Senior Site Reliability/DevOps Engineer
equifax
Job Description
What you’ll do
-
Architecture and Design: Participate in the design and architecture of highly scalable, resilient, and secure systems on Kubernetes. Contribute to the definition of SRE principles and best practices.
-
Automation: Develop and maintain automation frameworks for infrastructure provisioning, deployment, monitoring, and incident response using tools like Terraform, Ansible, Puppet, Chef, or similar.
-
Monitoring and Alerting: Design and implement comprehensive monitoring and alerting systems to proactively identify and resolve issues.
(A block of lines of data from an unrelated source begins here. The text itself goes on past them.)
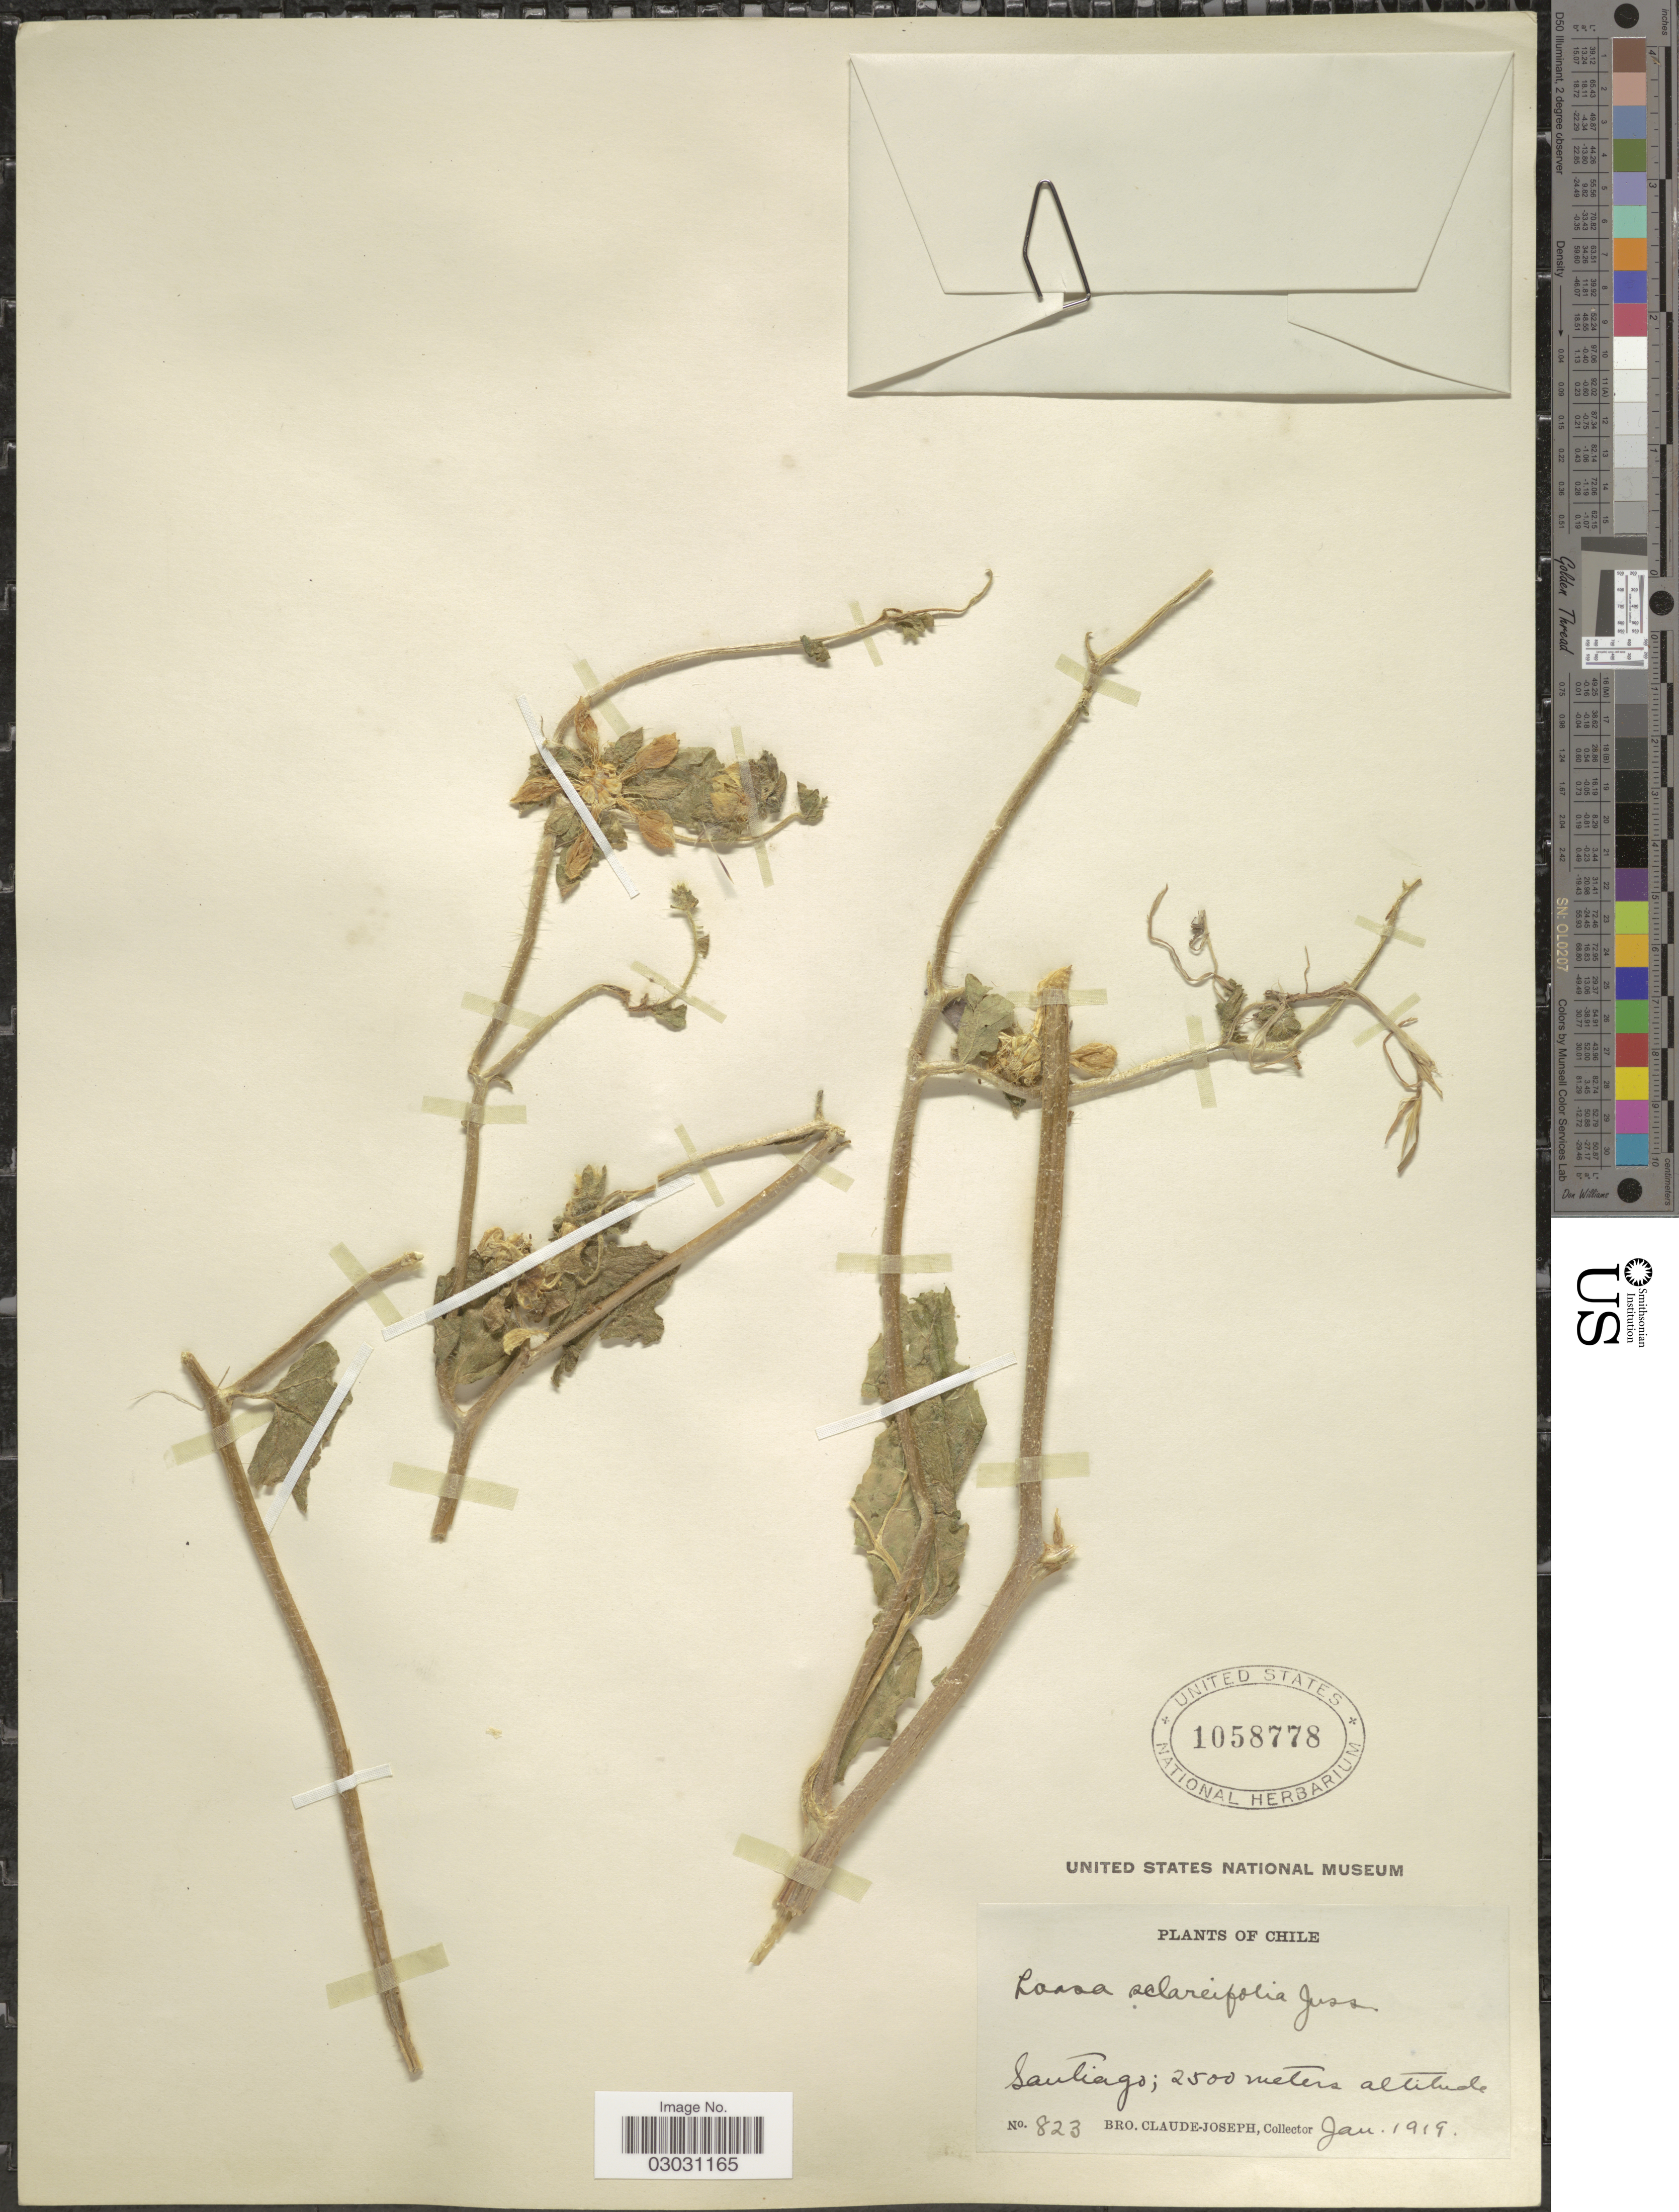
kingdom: Plantae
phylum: Tracheophyta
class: Magnoliopsida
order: Cornales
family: Loasaceae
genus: Loasa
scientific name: Loasa sclareifolia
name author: Juss.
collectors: Bro. Claude-Joseph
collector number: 823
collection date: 1919-01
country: Chile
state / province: Región Metropolitana (RM)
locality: Santiago.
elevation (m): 2500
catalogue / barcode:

Develop and maintain dashboards to track key performance indicators (KPIs).
-
Incident Management: Lead incident response efforts, conducting thorough post-incident reviews to identify root causes and implement preventative measures.
-
Capacity Planning: Proactively identify and address capacity constraints to ensure optimal system performance and availability.
-
Collaboration: Work closely with engineering, product, and security teams to ensure seamless collaboration and alignment on system requirements and priorities.
-
Mentorship: Mentor and guide junior SRE/DevOps engineers, fostering a culture of continuous learning and improvement.
-
On-call Rotation: Participate in a rotating on-call schedule to provide 24/7 support for critical systems.
-
Security: Contribute to the security posture of our systems by implementing security best practices and participating in security audits and reviews.
-
Performance Optimization: Identify and resolve performance bottlenecks, optimizing system performance and resource utilization.
What experience you need
-
7+ years of experience as an SRE, DevOps Engineer, or in a similar role.
-
Deep understanding of cloud platforms such as GCP (AWS and Azure are a plus)
-
Extensive experience with containerization technologies like Docker and Kubernetes.
-
Proven experience with configuration management tools (e.g., Terraform, Ansible, Puppet, Chef).
-
Strong scripting skills (e.g., Python, Go, Bash, Shell).
-
Experience with monitoring and logging tools (e.g., DataDog, Prometheus, Grafana, Datadog, ELK stack).
-
Experience with CI/CD pipelines and tools (e.g., Jenkins, GitLab CI, CircleCI).
-
Experience with incident management and post-incident reviews.
-
Excellent problem-solving and troubleshooting skills.
-
Strong communication and collaboration skills.
-
Bachelor's degree in Computer Science or a related field; equivalent experience considered.